→ Information

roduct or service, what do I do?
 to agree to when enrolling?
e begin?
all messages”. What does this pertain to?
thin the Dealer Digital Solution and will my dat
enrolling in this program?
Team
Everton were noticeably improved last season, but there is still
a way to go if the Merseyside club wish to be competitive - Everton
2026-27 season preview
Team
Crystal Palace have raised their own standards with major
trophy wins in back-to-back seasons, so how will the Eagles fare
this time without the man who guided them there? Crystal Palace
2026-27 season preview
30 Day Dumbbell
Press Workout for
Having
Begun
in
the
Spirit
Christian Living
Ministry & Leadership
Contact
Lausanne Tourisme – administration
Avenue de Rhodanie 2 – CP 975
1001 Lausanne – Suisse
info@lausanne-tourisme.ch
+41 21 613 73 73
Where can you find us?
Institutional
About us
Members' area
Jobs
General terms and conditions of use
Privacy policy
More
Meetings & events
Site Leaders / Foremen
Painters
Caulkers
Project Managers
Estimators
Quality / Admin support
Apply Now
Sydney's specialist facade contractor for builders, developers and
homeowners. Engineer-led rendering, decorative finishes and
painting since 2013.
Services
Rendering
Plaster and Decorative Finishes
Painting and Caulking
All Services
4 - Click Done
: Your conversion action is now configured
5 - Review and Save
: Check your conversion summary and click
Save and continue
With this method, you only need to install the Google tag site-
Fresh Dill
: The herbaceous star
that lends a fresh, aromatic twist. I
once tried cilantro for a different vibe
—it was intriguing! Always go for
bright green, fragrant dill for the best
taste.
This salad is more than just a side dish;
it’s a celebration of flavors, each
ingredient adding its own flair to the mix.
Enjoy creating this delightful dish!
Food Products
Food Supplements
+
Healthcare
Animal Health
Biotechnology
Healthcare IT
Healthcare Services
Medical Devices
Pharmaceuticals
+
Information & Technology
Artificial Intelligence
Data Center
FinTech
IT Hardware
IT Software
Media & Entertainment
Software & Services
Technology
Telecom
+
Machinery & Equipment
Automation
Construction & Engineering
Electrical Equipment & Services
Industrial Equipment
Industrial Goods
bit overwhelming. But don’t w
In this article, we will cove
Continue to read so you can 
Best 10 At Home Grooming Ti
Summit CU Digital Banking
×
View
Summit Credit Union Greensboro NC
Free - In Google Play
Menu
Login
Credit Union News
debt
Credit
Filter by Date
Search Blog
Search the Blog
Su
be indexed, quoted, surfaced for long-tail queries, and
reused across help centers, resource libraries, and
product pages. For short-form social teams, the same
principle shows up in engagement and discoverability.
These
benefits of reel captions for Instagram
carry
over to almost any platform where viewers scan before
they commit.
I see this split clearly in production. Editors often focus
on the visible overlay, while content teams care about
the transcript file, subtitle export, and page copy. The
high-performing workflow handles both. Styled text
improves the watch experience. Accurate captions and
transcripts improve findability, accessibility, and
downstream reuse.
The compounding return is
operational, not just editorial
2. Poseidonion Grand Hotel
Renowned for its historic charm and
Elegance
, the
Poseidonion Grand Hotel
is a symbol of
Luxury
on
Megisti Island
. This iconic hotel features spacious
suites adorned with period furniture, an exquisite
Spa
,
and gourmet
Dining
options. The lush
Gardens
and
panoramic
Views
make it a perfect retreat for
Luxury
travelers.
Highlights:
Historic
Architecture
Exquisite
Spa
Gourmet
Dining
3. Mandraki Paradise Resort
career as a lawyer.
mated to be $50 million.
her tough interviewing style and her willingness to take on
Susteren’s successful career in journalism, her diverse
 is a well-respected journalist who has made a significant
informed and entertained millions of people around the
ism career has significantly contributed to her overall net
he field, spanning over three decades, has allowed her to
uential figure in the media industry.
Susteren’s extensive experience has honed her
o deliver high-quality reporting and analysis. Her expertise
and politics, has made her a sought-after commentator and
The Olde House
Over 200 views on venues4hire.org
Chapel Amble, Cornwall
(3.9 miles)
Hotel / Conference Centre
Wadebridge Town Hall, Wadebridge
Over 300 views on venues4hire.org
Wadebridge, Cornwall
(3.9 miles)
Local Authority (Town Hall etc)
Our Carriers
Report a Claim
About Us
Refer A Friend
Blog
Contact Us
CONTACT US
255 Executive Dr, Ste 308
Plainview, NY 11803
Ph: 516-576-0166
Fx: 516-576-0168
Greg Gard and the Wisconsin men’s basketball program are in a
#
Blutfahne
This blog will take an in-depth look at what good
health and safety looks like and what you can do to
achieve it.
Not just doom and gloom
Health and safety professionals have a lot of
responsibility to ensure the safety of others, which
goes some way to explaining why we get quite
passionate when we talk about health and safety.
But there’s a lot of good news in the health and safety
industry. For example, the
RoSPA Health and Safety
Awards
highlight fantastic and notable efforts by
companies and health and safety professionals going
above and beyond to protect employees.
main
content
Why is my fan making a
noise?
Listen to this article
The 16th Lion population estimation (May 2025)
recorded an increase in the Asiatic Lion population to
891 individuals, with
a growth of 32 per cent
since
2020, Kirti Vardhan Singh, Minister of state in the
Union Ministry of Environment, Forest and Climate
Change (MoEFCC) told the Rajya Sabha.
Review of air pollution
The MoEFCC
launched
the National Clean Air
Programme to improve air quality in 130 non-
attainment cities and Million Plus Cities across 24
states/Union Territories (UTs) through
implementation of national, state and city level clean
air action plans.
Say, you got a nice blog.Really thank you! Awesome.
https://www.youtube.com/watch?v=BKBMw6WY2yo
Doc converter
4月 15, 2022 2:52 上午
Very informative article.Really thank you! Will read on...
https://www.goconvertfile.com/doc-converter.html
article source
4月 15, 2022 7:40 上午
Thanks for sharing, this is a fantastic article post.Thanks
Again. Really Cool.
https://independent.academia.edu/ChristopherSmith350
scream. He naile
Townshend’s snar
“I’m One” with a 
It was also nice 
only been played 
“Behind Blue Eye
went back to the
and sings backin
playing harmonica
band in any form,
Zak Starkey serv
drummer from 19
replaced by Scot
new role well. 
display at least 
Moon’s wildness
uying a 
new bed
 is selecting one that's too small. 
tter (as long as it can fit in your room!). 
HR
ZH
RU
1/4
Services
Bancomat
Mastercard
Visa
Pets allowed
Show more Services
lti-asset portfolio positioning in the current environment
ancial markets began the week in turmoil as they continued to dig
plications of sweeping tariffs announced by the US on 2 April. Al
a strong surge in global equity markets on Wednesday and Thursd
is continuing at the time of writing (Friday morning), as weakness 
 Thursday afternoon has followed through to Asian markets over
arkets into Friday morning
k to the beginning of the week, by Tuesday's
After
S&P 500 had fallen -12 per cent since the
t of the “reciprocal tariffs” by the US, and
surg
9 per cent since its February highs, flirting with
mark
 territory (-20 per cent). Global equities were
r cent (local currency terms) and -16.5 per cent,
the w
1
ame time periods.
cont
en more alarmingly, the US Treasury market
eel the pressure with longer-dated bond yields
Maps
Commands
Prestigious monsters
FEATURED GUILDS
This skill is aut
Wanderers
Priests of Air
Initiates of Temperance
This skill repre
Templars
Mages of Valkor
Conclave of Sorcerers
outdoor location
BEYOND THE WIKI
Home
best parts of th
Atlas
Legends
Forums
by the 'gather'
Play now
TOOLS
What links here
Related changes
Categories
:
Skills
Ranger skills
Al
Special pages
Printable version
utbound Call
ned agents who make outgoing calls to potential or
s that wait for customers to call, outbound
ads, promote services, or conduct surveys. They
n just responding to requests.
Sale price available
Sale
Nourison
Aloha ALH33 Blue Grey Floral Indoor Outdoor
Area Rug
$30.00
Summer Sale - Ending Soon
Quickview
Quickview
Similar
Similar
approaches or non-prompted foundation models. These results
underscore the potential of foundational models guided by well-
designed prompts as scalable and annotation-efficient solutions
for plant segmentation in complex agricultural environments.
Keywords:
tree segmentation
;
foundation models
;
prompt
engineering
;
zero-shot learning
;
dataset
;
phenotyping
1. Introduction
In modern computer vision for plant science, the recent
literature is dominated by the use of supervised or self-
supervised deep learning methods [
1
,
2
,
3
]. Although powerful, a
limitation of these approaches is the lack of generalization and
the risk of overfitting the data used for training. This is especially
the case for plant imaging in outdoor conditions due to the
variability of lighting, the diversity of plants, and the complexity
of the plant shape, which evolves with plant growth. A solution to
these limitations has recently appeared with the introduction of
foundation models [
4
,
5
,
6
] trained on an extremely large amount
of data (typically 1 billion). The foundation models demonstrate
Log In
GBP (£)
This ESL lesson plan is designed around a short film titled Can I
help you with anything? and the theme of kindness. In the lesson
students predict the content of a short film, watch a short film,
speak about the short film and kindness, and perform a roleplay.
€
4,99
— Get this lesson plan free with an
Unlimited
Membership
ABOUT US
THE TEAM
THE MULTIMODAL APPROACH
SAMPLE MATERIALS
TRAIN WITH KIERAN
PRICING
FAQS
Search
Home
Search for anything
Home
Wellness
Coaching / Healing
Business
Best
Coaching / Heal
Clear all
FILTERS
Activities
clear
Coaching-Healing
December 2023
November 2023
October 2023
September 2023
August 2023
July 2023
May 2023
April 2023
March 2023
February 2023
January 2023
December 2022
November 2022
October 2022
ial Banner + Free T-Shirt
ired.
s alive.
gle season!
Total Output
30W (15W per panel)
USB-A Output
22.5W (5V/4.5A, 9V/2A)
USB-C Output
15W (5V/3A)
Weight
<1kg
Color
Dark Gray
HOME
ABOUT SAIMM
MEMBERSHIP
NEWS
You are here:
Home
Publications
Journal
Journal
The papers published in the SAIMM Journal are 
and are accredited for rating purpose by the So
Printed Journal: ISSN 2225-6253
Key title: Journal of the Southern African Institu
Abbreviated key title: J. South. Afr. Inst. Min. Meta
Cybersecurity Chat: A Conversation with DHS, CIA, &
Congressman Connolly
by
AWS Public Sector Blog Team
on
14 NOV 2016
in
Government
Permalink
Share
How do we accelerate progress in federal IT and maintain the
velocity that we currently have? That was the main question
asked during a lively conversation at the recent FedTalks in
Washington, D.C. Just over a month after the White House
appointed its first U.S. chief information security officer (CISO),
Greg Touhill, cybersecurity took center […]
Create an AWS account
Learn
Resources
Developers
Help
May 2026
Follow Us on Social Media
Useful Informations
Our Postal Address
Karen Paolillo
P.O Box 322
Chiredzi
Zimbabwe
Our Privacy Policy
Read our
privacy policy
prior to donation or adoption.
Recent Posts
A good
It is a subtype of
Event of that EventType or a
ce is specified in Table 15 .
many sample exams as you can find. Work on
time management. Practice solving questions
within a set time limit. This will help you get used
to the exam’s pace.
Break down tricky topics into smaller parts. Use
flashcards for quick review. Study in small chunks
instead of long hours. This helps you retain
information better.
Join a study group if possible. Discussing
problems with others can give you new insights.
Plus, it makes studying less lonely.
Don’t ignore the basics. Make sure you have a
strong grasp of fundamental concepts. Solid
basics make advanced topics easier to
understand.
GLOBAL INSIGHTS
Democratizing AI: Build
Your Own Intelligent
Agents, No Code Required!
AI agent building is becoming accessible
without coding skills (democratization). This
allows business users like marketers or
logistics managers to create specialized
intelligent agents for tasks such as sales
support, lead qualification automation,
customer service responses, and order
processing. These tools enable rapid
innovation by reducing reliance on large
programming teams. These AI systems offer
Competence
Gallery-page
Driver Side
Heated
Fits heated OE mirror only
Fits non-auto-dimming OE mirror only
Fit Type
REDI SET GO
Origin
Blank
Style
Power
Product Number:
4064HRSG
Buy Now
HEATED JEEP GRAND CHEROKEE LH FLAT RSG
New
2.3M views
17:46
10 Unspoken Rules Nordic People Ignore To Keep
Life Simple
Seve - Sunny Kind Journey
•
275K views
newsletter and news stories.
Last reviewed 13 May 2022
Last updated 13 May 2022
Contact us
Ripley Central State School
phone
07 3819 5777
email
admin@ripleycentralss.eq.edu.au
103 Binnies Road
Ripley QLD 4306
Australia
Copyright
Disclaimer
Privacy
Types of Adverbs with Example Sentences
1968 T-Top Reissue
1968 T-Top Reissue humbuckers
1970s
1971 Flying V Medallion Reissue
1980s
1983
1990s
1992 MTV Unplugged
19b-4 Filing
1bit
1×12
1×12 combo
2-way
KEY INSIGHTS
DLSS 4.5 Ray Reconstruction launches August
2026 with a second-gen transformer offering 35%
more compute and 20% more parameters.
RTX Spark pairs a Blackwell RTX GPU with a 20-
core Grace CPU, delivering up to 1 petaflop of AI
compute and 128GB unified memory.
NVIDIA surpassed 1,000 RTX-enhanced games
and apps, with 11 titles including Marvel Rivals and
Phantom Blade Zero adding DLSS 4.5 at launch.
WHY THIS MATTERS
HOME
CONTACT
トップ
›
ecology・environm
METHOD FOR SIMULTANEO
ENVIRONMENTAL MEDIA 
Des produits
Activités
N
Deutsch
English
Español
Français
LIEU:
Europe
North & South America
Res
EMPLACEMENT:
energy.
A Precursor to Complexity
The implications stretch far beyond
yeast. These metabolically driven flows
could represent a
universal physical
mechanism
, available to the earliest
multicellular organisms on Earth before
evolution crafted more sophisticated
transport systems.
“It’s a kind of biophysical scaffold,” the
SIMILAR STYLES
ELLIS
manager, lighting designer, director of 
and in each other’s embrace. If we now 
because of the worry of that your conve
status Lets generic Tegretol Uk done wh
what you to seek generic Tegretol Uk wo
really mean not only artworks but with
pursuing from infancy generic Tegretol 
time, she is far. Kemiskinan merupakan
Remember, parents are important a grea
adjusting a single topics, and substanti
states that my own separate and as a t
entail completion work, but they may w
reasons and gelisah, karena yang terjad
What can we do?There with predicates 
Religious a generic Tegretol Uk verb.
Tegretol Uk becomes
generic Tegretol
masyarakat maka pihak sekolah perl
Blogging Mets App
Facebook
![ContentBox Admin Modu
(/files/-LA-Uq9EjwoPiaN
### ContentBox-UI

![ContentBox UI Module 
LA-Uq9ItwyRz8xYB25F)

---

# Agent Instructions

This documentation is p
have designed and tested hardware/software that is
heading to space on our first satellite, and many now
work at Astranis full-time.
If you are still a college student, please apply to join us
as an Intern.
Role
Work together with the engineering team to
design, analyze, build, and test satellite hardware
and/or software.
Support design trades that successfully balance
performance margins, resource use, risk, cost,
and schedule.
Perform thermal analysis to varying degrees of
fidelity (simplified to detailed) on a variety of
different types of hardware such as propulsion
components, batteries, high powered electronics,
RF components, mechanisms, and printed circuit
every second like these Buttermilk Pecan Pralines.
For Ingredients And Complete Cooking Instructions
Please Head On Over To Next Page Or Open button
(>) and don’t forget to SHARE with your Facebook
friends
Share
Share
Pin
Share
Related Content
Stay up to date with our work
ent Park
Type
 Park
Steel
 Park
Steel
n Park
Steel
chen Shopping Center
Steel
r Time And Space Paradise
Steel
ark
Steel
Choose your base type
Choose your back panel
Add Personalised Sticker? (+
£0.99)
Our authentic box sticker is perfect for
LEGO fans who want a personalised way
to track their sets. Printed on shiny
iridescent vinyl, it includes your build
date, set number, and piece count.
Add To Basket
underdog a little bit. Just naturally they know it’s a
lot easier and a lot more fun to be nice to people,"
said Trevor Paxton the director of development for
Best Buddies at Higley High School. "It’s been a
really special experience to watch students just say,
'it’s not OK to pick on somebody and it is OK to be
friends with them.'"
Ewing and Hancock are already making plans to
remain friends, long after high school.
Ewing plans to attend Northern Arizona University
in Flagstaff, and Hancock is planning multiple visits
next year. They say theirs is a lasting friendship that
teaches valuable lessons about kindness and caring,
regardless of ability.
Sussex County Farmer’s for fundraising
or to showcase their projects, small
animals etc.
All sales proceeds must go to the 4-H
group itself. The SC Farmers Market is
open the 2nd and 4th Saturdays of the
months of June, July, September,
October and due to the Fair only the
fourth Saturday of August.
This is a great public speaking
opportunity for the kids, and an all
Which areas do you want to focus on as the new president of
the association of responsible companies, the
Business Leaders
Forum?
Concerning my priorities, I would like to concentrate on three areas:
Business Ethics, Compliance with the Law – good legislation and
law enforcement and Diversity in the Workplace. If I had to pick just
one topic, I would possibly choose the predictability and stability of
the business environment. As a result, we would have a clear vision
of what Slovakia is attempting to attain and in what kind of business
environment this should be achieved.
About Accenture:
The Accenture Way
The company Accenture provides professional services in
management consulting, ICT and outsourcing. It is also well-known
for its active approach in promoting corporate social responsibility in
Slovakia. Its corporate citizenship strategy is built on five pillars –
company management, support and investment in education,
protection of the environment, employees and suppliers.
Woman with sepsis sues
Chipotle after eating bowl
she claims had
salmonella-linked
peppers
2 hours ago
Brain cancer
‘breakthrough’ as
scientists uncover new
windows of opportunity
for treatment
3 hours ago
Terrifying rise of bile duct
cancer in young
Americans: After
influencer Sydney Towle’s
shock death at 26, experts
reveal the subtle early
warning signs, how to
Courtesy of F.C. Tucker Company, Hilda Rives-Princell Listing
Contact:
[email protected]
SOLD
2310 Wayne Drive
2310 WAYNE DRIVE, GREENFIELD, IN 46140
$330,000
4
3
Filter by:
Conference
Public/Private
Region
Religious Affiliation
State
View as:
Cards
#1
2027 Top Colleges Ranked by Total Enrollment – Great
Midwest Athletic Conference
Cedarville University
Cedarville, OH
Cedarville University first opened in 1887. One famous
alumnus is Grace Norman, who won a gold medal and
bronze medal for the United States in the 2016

→ Task description
From the material above, copy exactly the lines between the line holding "to agree to when enrolling?" and the line holding "Biotechnology", inclusive, and only those.

→ Exercise result
 to agree to when enrolling?
e begin?
all messages”. What does this pertain to?
thin the Dealer Digital Solution and will my dat
enrolling in this program?
Team
Everton were noticeably improved last season, but there is still
a way to go if the Merseyside club wish to be competitive - Everton
2026-27 season preview
Team
Crystal Palace have raised their own standards with major
trophy wins in back-to-back seasons, so how will the Eagles fare
this time without the man who guided them there? Crystal Palace
2026-27 season preview
30 Day Dumbbell
Press Workout for
Having
Begun
in
the
Spirit
Christian Living
Ministry & Leadership
Contact
Lausanne Tourisme – administration
Avenue de Rhodanie 2 – CP 975
1001 Lausanne – Suisse
info@lausanne-tourisme.ch
+41 21 613 73 73
Where can you find us?
Institutional
About us
Members' area
Jobs
General terms and conditions of use
Privacy policy
More
Meetings & events
Site Leaders / Foremen
Painters
Caulkers
Project Managers
Estimators
Quality / Admin support
Apply Now
Sydney's specialist facade contractor for builders, developers and
homeowners. Engineer-led rendering, decorative finishes and
painting since 2013.
Services
Rendering
Plaster and Decorative Finishes
Painting and Caulking
All Services
4 - Click Done
: Your conversion action is now configured
5 - Review and Save
: Check your conversion summary and click
Save and continue
With this method, you only need to install the Google tag site-
Fresh Dill
: The herbaceous star
that lends a fresh, aromatic twist. I
once tried cilantro for a different vibe
—it was intriguing! Always go for
bright green, fragrant dill for the best
taste.
This salad is more than just a side dish;
it’s a celebration of flavors, each
ingredient adding its own flair to the mix.
Enjoy creating this delightful dish!
Food Products
Food Supplements
+
Healthcare
Animal Health
Biotechnology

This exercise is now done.